Per Simon lo stile in cui viene aperta una via è importante almeno quanto l’arrampicata stessa. Lascia quanto meno materiale è possibile e preferisce inoltrarsi in zone e percorsi remoti. Per lui è questa la chiave per una spedizione ben riuscita. Una filosofia alpinistica a cui è sensibile anche l’azienda altoatesina. “Salewa è un’azienda di montagna che ragiona in termini di generazioni – ha spiegato Stefan Rainer, general manager del marchio altoatesino – Nella nostra storia la relazione con la famiglia Messner ha un posto importante. Salewa e Reinhold Messner hanno collaborato attivamente nello sviluppo di materiali per le sue prime spedizioni. Per cui oggi sono molto felice che Simon abbia deciso di unirsi a noi per aiutarci a capire e sviluppare la nuova espressione di alpinismo per la sua generazione. ” 

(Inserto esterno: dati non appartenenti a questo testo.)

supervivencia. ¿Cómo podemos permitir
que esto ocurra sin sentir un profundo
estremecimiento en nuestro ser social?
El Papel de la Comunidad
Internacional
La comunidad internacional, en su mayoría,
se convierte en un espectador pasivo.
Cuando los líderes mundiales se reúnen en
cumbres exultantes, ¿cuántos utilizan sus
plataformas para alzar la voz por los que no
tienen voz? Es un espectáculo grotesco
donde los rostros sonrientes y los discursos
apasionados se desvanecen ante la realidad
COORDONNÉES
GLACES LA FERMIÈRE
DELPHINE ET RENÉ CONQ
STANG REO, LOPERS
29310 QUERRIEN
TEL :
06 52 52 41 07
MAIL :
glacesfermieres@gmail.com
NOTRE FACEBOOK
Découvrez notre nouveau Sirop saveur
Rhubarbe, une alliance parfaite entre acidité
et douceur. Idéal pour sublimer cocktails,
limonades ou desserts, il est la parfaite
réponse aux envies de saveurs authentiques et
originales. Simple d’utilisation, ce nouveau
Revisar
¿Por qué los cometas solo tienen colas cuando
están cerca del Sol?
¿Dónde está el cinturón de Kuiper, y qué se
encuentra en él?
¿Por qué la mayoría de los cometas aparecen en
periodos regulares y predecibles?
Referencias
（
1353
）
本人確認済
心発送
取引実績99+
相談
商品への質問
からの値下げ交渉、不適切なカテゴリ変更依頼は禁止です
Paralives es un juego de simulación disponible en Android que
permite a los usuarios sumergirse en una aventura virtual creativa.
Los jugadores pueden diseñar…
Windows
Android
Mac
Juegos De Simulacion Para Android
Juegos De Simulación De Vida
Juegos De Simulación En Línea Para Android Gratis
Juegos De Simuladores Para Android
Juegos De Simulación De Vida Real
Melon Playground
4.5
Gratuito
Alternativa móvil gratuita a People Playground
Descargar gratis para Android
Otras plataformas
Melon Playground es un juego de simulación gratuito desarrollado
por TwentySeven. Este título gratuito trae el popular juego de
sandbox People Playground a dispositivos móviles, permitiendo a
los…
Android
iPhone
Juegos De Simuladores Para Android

La presentazione ufficiale di Simon Messner è avvenuta in un luogo inconsueto, sull’Isola di San Servolo a Venezia. L’occasione è stata la conferenza organizzata per mostrare alla stampa Bivacco, un progetto della associazione ArtintheAlps. Ideato dall’artista Hannes Egger nel centenario dalla stipula del trattato di Saint- Germain, che divise il Tirolo attribuendo all’Italia l’Alto Adige ed il Trentino, il progetto ha ottenuto l’uso del bivacco intitolato a Günther Messner, che Reinhold aveva fatto costruire nel 1972 per ricordare il fratello scomparso sul Nanga Parbat. 

Il manufatto è stato prima trasportato a Lana per essere restaurato dal medesimo artigiano che lo aveva costruito 50 anni fa, e poi trasferito sull’isola di San Servolo in concomitanza alla Biennale d’Arte di Venezia, per ospitare le opere di sette artisti altoatesini che hanno interpretato il tema riflettendo sul duplice tema fisico e rappresentativo del bivacco. 

Il primo livello è quello fisico, con opere pensate per interagire con l’architettura, i materiali, la funzione e lo spazio limitato del della struttura fisica del bivacco, per completarlo o ridefinirlo. Il secondo livello è quello rappresentativo, ovvero dei significati che Bivacco vuole comunicare, quale rifugio e luogo di passaggio, di accoglienza, di scambio, di superamento dei confini. Un luogo senza chiave, sempre aperto, dove si incontrano persone sconosciute che devono trovare il modo di interagire anche superando i propri limiti. Un luogo dove si sono formate inaspettate alleanze tra cordate di alpinisti, dove alcuni hanno passato la notte prima di scalate memorabili, e altri hanno passato la loro ultima notte. 

L’incontro a San Servolo è stata anche la prima volta che Simon ha potuto vedere il bivacco intitolato a suo zio Günther nella nuova collocazione temporanea, completo delle sette opere artistiche. “Quando mi hanno parlato per la prima volta di questo progetto ormai un anno fa, ho pensato che fosse un’idea molto bella – spiega ancora Simon – ma anche che fosse molto difficile che potesse essere realizzata. Per è molto bello oggi essere qui e vedere come alla fine tutto stia insieme.” 

Ai primi di ottobre Bivacco ha affrontato un ulteriore viaggio fino a Bolzano, dove potrà essere visitato davanti all’headquarter della Salewa prima di raggiungere la sua destinazione definitiva a Plan de Corones.